Dr. Brigitte Hilgers-Klautzsch
Rz. 80
§ 391 Abs. 3 AO schreibt vor, dass Steuerstrafsachen beim AG einer bestimmten Abteilung, also einer Steuerstrafabteilung, zuzuweisen sind. Obwohl als "Soll-Vorschrift" formuliert, wird man der Bedeutung des § 391 Abs. 3 AO nur gerecht, wenn man ihn als gesetzliche, rechtsverbindliche Anweisung an die Präsidien der AG versteht, Steuerstrafsachen bestimmten Abteilungen, d.h. einem bestimmten Strafrichter als Spruchstelle (vgl. § 22 Abs. 4 GVG) zuzuweisen.
Nur dieses Verständnis trägt dem Grundgedanken der Vorschrift Rechnung, auf den in Rz. 10 bereits hingewiesen wurde. Außerdem führt Abs. 3 über die Regelung der allgemein in Abs. 1 Satz 1 normierten örtlichen Konzentration zu einer besonderen Konzentration bei dem jeweiligen AG.
Rz. 81
Das Präsidium des jeweiligen AG hat der in § 391 Abs. 3 AO enthaltenen Weisung im Geschäftsverteilungsplan Rechnung zu tragen. Fraglich kann nur sein, welche Rechtsfolgen sich für den Angeklagten ergeben, wenn die Weisung im Geschäftsverteilungsplan keine Berücksichtigung findet. Die Antwort hängt von der Rechtsqualität des Geschäftsverteilungsplanes ab. Versteht man ihn nach tradierter Ansicht als organisatorischen Akt der gerichtlichen Selbstverwaltung zur Bestimmung des gesetzlichen Richters i.S.v. Art. 101 Abs. 1 Satz 2 GG, fehlt ihm der Rechtsnorm-Charakter mit der Folge, dass Fehler bei Erstellung des Geschäftsverteilungsplans – von eklatanten Mängeln abgesehen – nicht Gegenstand eines Revisionsverfahrens sein können. Für diese Auffassung spricht der Hinweis von Göhler, die Formulierung als "Soll-Vorschrift" sei bewusst gewählt worden, um die Revisibilität eines Verstoßes gegen die Vorschrift auszuschließen.So hebt auch Jäger auf den Ermessensspielraum des Präsidenten des AG bei der Aufstellung des Geschäftsverteilungsplanes ab und hält eine Revisibilät nur im Fall einer Ermessenreduktion auf null für gegeben, an der es aber regelmäßig fehlen werde.

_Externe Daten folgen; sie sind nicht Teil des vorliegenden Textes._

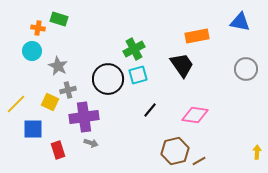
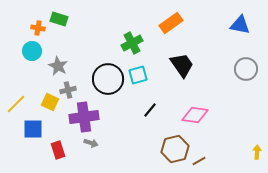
blue triangle: moved 3 px down
orange rectangle: moved 26 px left, 13 px up; rotated 25 degrees counterclockwise
green cross: moved 2 px left, 6 px up
brown hexagon: moved 2 px up
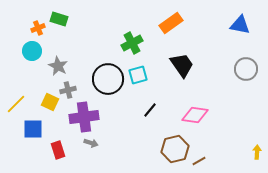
orange cross: rotated 32 degrees counterclockwise
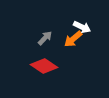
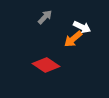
gray arrow: moved 21 px up
red diamond: moved 2 px right, 1 px up
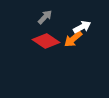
white arrow: rotated 54 degrees counterclockwise
red diamond: moved 24 px up
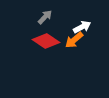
orange arrow: moved 1 px right, 1 px down
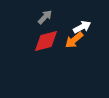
red diamond: rotated 48 degrees counterclockwise
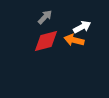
orange arrow: rotated 54 degrees clockwise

Grundsätzlich sind aber auch inhaltliche Mängel der Geschäftsverteilung revisibel. Vorzugswürdig erscheint daher die inzwischen überwiegende Ansicht, bei vom Präsidium des AG fehlerhaft aufgestelltem Geschäftsverteilungsplan sei die Revision wegen nicht vorschriftsmäßiger Gerichtsbesetzung nach §§ 337, 338 Nr. 1 Halbs. 1 StPO begründet.
Rz. 81.1
Bei einer Zurückverweisung nach Aufhebung eines Urteils in der Revisionsinstanz an eine andere Abteilung des Gerichts gleicher Ordnung gem. § 354 Abs. 2 Satz 2 StPO kann sich aber das Problem ergeben, dass u.U. im erneuten Rechtsgang ein Richter mit der Sache befasst wird, der nicht auf Steuerstrafsachen spezialisiert ist. Daher sollte zutreffender Ansicht nach gemäß dem Sinn und Zweck der Regelung (s. Rz. 10) die Strafsache an ein anderes für Steuerstrafsachen zuständiges AG verwiesen werden. Anderer Ansicht nach wird vorgeschlagen, im Geschäftsverteilungsplan eine bestimmte Abteilung für alle zurückverwiesenen Steuerstrafsachen vorzusehen.